ACMG expands cystic fibrosis screening panel to represent more ancestries

Baby Infant Mom Closeup Social

The American College of Medical Genetics and Genomics (ACMG) has quadrupled the number of CFTR variants it recommends for cystic fibrosis (CF) carrier screening.

Pathogenic variants in the CFTR gene cause cystic fibrosis. Being a carrier of a variant has no impact on health but creates a risk that the person could have a child with CF. If both parents are carriers, there is a 25% chance that their child will have CF. Screening can identify people who carry the variants and enable them to make informed decisions about having children and prenatal testing.
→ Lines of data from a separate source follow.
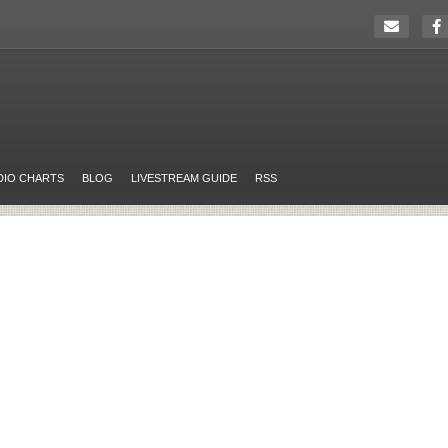
DIO CHARTS
BLOG
LIVESTREAM GUIDE
RSS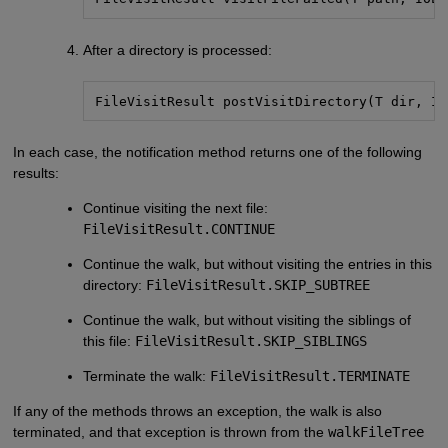
After a directory is processed:
FileVisitResult postVisitDirectory(T dir, IO
In each case, the notification method returns one of the following
results:
Continue visiting the next file:
FileVisitResult.CONTINUE
Continue the walk, but without visiting the entries in this
directory:
FileVisitResult.SKIP_SUBTREE
Continue the walk, but without visiting the siblings of
this file:
FileVisitResult.SKIP_SIBLINGS
Terminate the walk:
FileVisitResult.TERMINATE
If any of the methods throws an exception, the walk is also
terminated, and that exception is thrown from the
walkFileTree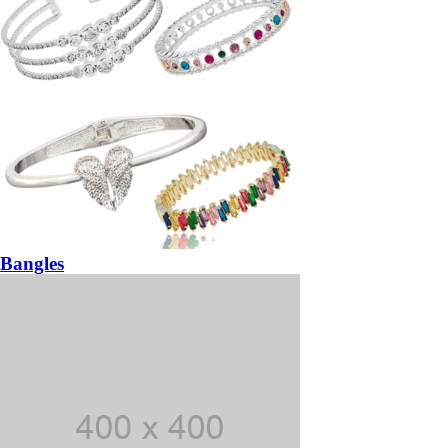
Bangles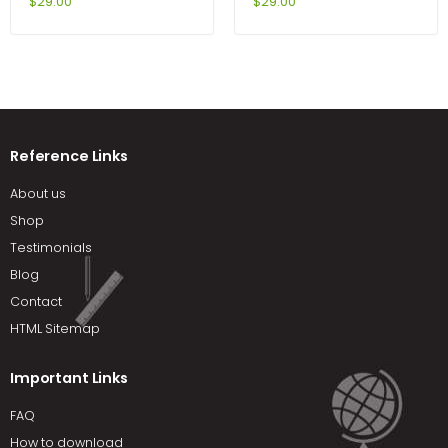
Networking Fundamentals
International Edition 5th
$
29.00
$
29.00
4th Edition by Cannon
Edition by Achua
Reference Links
About us
Shop
Testimonials
Blog
Contact
HTML Sitemap
Important Links
FAQ
How to download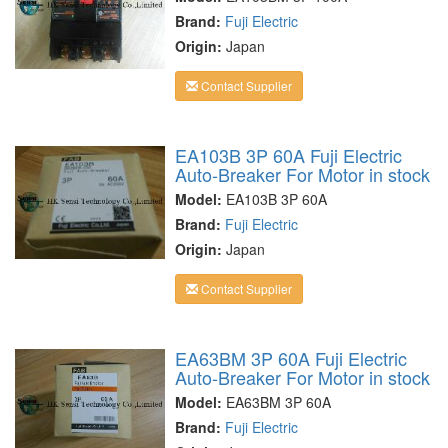
Brand:
Fuji Electric
Origin:
Japan
Contact Supplier
EA103B 3P 60A Fuji Electric
Auto-Breaker For Motor in stock
Model:
EA103B 3P 60A
Brand:
Fuji Electric
Origin:
Japan
Contact Supplier
EA63BM 3P 60A Fuji Electric
Auto-Breaker For Motor in stock
Model:
EA63BM 3P 60A
Brand:
Fuji Electric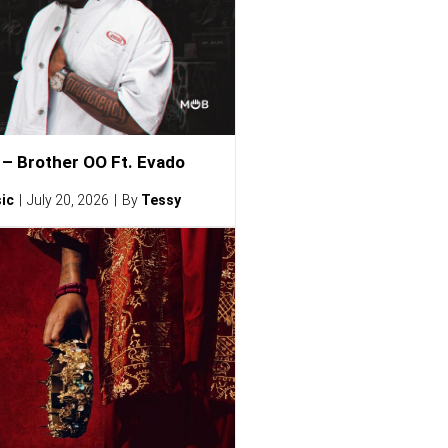
– Brother OO Ft. Evado
ic
July 20, 2026
By
Tessy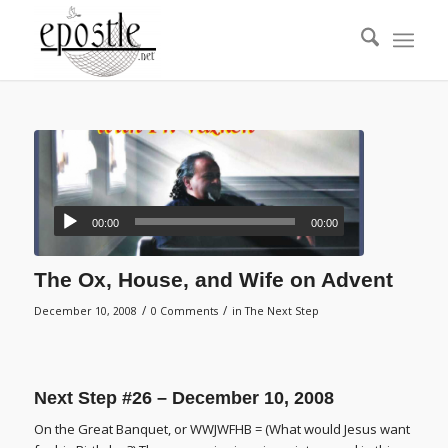
00:00
00:00
The Ox, House, and Wife on Advent
/
/
December 10, 2008
0 Comments
in
The Next Step
Next Step #26 – December 10, 2008
On the Great Banquet, or WWJWFHB = (What would Jesus want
In 2001, ACMG recommended screening for a set of 25 disease-causing variants. The list was reduced to 23 in 2004, when ACMG eliminated one variant because it was much rarer than previously thought, and another because it was found to be benign. Since then, the core panel has included 23 variants.

ACMG has now reconsidered its core panel in light of the widespread availability of cost-effective, high-throughput DNA sequencing and more standardized variant classification and interpretation. The new ACMG CFTR list, which was published on Tuesday in Genetics in Medicine, has a set of 100 variants.

Joshua Deignan, the lead author of the paper and associate clinical professor of pathology and laboratory medicine at the University of California, Los Angeles, outlined the thinking behind the new list in a statement.

“When it was originally developed, the previous variant list set the standard for CF carrier screening in the country. Now that our databases and technologies have evolved, it was time to raise the bar and set a new minimum standard,” Deignan said. “This new recommended variant set should help ensure that CFTR variant detection is more equitable among individuals representing a variety of biogeographic ancestries.”

Assessments of the effectiveness of screening for the original 23 variants found that, while the panel has an almost 90% detection rate in white or Ashkenazi Jewish populations, it does not perform equally in all races. The findings spurred interest in adding race- or region-specific alleles to the original 23 variants.

Deignan and his collaborators included variants that have been established as CF-causing and are present in the Genome Aggregation Database, the largest publicly available collection of population variation from harmonized sequencing data. The collaborators took a conservative approach to picking variants, focusing on well-established pathogenic and likely pathogenic variants, to minimize concerns that people would “make reproductive decisions based on limited information.”